[[ MATERIAL SHOWN, beginning ]]

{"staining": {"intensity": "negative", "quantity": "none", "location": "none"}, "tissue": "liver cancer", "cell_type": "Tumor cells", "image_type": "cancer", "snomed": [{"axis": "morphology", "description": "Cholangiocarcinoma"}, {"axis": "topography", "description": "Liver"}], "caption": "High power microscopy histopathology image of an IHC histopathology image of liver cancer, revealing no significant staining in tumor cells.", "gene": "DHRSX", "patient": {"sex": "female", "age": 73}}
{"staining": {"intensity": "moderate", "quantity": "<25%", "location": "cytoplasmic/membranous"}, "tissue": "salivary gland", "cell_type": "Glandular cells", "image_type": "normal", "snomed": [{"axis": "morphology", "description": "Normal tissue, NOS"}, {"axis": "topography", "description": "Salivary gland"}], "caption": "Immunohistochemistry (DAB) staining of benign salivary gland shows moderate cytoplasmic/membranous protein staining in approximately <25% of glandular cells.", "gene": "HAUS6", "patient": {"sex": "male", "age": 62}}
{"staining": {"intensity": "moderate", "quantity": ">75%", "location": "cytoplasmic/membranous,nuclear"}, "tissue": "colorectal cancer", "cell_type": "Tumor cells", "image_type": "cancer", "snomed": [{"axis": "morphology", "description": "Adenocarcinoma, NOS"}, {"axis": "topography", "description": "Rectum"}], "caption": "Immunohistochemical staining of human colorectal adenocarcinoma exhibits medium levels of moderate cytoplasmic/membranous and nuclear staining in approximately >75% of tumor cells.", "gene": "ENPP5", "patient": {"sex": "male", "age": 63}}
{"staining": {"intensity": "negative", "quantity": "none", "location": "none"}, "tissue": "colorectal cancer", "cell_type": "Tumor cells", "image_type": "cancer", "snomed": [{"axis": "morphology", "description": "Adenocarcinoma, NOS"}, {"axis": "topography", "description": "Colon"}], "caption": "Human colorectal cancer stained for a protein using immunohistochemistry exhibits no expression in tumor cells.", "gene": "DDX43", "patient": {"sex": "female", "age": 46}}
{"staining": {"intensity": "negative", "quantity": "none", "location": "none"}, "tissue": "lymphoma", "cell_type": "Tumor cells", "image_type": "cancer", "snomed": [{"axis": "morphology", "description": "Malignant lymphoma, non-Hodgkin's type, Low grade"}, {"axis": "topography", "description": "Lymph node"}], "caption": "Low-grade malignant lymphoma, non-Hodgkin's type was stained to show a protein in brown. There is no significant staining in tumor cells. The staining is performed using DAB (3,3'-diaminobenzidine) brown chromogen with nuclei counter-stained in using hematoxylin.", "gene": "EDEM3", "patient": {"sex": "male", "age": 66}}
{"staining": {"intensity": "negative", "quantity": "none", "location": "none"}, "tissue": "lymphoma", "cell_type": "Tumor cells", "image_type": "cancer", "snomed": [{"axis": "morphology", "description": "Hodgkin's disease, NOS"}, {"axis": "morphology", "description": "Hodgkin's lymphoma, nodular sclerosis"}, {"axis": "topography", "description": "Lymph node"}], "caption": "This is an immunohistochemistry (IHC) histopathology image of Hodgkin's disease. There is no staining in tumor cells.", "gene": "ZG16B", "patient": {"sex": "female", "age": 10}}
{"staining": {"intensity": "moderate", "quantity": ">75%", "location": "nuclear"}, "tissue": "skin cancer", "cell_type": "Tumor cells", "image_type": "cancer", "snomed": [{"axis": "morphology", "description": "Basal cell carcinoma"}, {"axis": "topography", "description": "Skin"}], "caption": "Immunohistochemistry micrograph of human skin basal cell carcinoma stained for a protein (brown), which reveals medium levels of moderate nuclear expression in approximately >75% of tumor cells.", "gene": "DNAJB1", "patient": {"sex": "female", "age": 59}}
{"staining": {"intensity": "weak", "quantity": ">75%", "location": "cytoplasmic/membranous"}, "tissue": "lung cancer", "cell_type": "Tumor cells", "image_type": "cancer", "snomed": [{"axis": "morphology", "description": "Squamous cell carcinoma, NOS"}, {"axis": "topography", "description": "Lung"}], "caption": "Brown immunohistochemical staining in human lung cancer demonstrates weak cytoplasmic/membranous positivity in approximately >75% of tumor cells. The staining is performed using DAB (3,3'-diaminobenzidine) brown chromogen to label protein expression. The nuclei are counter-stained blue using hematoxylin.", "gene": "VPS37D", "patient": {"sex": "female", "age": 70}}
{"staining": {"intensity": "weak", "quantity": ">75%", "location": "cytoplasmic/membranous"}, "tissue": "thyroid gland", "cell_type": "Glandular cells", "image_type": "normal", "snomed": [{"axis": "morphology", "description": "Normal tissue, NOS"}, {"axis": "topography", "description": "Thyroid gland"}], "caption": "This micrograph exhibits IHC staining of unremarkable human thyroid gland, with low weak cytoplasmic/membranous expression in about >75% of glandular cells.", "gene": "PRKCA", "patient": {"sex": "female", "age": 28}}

[[ MATERIAL SHOWN, end ]]

- **REQUIRED WORK**:
Transcribe all of the data exactly, leaving no line out.

- **OUTPUT**:
{"staining": {"intensity": "negative", "quantity": "none", "location": "none"}, "tissue": "liver cancer", "cell_type": "Tumor cells", "image_type": "cancer", "snomed": [{"axis": "morphology", "description": "Cholangiocarcinoma"}, {"axis": "topography", "description": "Liver"}], "caption": "High power microscopy histopathology image of an IHC histopathology image of liver cancer, revealing no significant staining in tumor cells.", "gene": "DHRSX", "patient": {"sex": "female", "age": 73}}
{"staining": {"intensity": "moderate", "quantity": "<25%", "location": "cytoplasmic/membranous"}, "tissue": "salivary gland", "cell_type": "Glandular cells", "image_type": "normal", "snomed": [{"axis": "morphology", "description": "Normal tissue, NOS"}, {"axis": "topography", "description": "Salivary gland"}], "caption": "Immunohistochemistry (DAB) staining of benign salivary gland shows moderate cytoplasmic/membranous protein staining in approximately <25% of glandular cells.", "gene": "HAUS6", "patient": {"sex": "male", "age": 62}}
{"staining": {"intensity": "moderate", "quantity": ">75%", "location": "cytoplasmic/membranous,nuclear"}, "tissue": "colorectal cancer", "cell_type": "Tumor cells", "image_type": "cancer", "snomed": [{"axis": "morphology", "description": "Adenocarcinoma, NOS"}, {"axis": "topography", "description": "Rectum"}], "caption": "Immunohistochemical staining of human colorectal adenocarcinoma exhibits medium levels of moderate cytoplasmic/membranous and nuclear staining in approximately >75% of tumor cells.", "gene": "ENPP5", "patient": {"sex": "male", "age": 63}}
{"staining": {"intensity": "negative", "quantity": "none", "location": "none"}, "tissue": "colorectal cancer", "cell_type": "Tumor cells", "image_type": "cancer", "snomed": [{"axis": "morphology", "description": "Adenocarcinoma, NOS"}, {"axis": "topography", "description": "Colon"}], "caption": "Human colorectal cancer stained for a protein using immunohistochemistry exhibits no expression in tumor cells.", "gene": "DDX43", "patient": {"sex": "female", "age": 46}}
{"staining": {"intensity": "negative", "quantity": "none", "location": "none"}, "tissue": "lymphoma", "cell_type": "Tumor cells", "image_type": "cancer", "snomed": [{"axis": "morphology", "description": "Malignant lymphoma, non-Hodgkin's type, Low grade"}, {"axis": "topography", "description": "Lymph node"}], "caption": "Low-grade malignant lymphoma, non-Hodgkin's type was stained to show a protein in brown. There is no significant staining in tumor cells. The staining is performed using DAB (3,3'-diaminobenzidine) brown chromogen with nuclei counter-stained in using hematoxylin.", "gene": "EDEM3", "patient": {"sex": "male", "age": 66}}
{"staining": {"intensity": "negative", "quantity": "none", "location": "none"}, "tissue": "lymphoma", "cell_type": "Tumor cells", "image_type": "cancer", "snomed": [{"axis": "morphology", "description": "Hodgkin's disease, NOS"}, {"axis": "morphology", "description": "Hodgkin's lymphoma, nodular sclerosis"}, {"axis": "topography", "description": "Lymph node"}], "caption": "This is an immunohistochemistry (IHC) histopathology image of Hodgkin's disease. There is no staining in tumor cells.", "gene": "ZG16B", "patient": {"sex": "female", "age": 10}}
{"staining": {"intensity": "moderate", "quantity": ">75%", "location": "nuclear"}, "tissue": "skin cancer", "cell_type": "Tumor cells", "image_type": "cancer", "snomed": [{"axis": "morphology", "description": "Basal cell carcinoma"}, {"axis": "topography", "description": "Skin"}], "caption": "Immunohistochemistry micrograph of human skin basal cell carcinoma stained for a protein (brown), which reveals medium levels of moderate nuclear expression in approximately >75% of tumor cells.", "gene": "DNAJB1", "patient": {"sex": "female", "age": 59}}
{"staining": {"intensity": "weak", "quantity": ">75%", "location": "cytoplasmic/membranous"}, "tissue": "lung cancer", "cell_type": "Tumor cells", "image_type": "cancer", "snomed": [{"axis": "morphology", "description": "Squamous cell carcinoma, NOS"}, {"axis": "topography", "description": "Lung"}], "caption": "Brown immunohistochemical staining in human lung cancer demonstrates weak cytoplasmic/membranous positivity in approximately >75% of tumor cells. The staining is performed using DAB (3,3'-diaminobenzidine) brown chromogen to label protein expression. The nuclei are counter-stained blue using hematoxylin.", "gene": "VPS37D", "patient": {"sex": "female", "age": 70}}
{"staining": {"intensity": "weak", "quantity": ">75%", "location": "cytoplasmic/membranous"}, "tissue": "thyroid gland", "cell_type": "Glandular cells", "image_type": "normal", "snomed": [{"axis": "morphology", "description": "Normal tissue, NOS"}, {"axis": "topography", "description": "Thyroid gland"}], "caption": "This micrograph exhibits IHC staining of unremarkable human thyroid gland, with low weak cytoplasmic/membranous expression in about >75% of glandular cells.", "gene": "PRKCA", "patient": {"sex": "female", "age": 28}}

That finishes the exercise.